La guerre ne s'arrête pas là ; les soldats vaincus sont certes parqués dans l'attente, mais les Allemands progressent toujours, encerclant
Paris le 19 septembre 1870. La reddition de Bazaine à Metz intervient le 27 octobre. Si, devant les revendications de Bismarck, le choix est d'abord fait par le gouvernement de Défense National de continuer la lutte en septembre, la situation devient intenable et deux camps s'affrontent : Thiers et l'Assemblée monarchique contre les insurgés. Jean et Maurice se retrouvent ainsi à
Paris dans des camps opposés, l'action culminant durant la Semaine sanglante de la Commune.

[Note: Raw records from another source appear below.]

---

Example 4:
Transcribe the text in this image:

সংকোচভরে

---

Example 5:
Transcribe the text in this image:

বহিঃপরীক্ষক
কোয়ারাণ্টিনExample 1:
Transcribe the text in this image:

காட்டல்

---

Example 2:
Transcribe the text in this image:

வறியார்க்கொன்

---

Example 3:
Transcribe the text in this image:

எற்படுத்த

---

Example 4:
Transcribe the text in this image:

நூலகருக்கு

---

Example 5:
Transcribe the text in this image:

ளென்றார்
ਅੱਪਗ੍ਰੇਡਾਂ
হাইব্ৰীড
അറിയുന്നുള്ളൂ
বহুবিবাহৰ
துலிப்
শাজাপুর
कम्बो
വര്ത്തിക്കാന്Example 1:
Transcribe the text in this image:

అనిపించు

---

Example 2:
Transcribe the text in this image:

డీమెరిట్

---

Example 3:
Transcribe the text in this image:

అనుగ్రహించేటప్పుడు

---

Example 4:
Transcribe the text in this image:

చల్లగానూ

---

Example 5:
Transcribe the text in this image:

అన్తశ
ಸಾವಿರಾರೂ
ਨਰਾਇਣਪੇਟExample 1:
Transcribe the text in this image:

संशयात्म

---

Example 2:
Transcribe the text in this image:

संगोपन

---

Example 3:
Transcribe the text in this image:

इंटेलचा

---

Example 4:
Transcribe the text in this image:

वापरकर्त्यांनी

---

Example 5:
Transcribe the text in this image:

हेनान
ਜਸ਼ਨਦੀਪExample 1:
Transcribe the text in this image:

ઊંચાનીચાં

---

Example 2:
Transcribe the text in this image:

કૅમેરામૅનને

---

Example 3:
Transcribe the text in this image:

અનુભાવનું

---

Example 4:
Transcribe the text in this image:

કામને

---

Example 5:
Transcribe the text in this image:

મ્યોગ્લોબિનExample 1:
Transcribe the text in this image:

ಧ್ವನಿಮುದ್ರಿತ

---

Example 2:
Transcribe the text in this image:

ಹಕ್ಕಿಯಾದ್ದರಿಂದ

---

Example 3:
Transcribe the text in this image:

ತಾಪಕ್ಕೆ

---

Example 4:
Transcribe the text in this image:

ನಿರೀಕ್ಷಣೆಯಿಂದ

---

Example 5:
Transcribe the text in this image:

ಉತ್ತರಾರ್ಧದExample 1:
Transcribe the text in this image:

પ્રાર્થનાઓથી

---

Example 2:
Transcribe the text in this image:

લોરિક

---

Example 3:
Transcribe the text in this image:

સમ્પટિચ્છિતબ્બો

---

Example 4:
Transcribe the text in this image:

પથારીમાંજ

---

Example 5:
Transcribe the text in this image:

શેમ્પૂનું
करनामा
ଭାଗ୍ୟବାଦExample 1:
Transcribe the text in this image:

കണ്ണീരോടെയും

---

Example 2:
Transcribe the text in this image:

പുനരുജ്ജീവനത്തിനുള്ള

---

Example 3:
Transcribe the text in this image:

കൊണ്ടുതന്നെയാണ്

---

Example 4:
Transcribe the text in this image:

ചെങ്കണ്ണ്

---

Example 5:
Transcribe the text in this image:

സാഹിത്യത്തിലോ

Suivant le fil rouge de sa série Les Rougon-Macquart,
Zola illustre l'hérédité, la dégénérescence de la race. Toutefois, en établissant un lien entre tous les événements, il achève néanmoins l'histoire sur une note d'espoir. Pour paraphraser la quatrième de couverture, il « nous donne à comprendre que, sans doute, la défaite fut un mal nécessaire » .
La Débâcle a été pour moi une lecture des plus marquantes avec une mention spéciale pour la seconde partie, si forte et si empreinte de réalisme.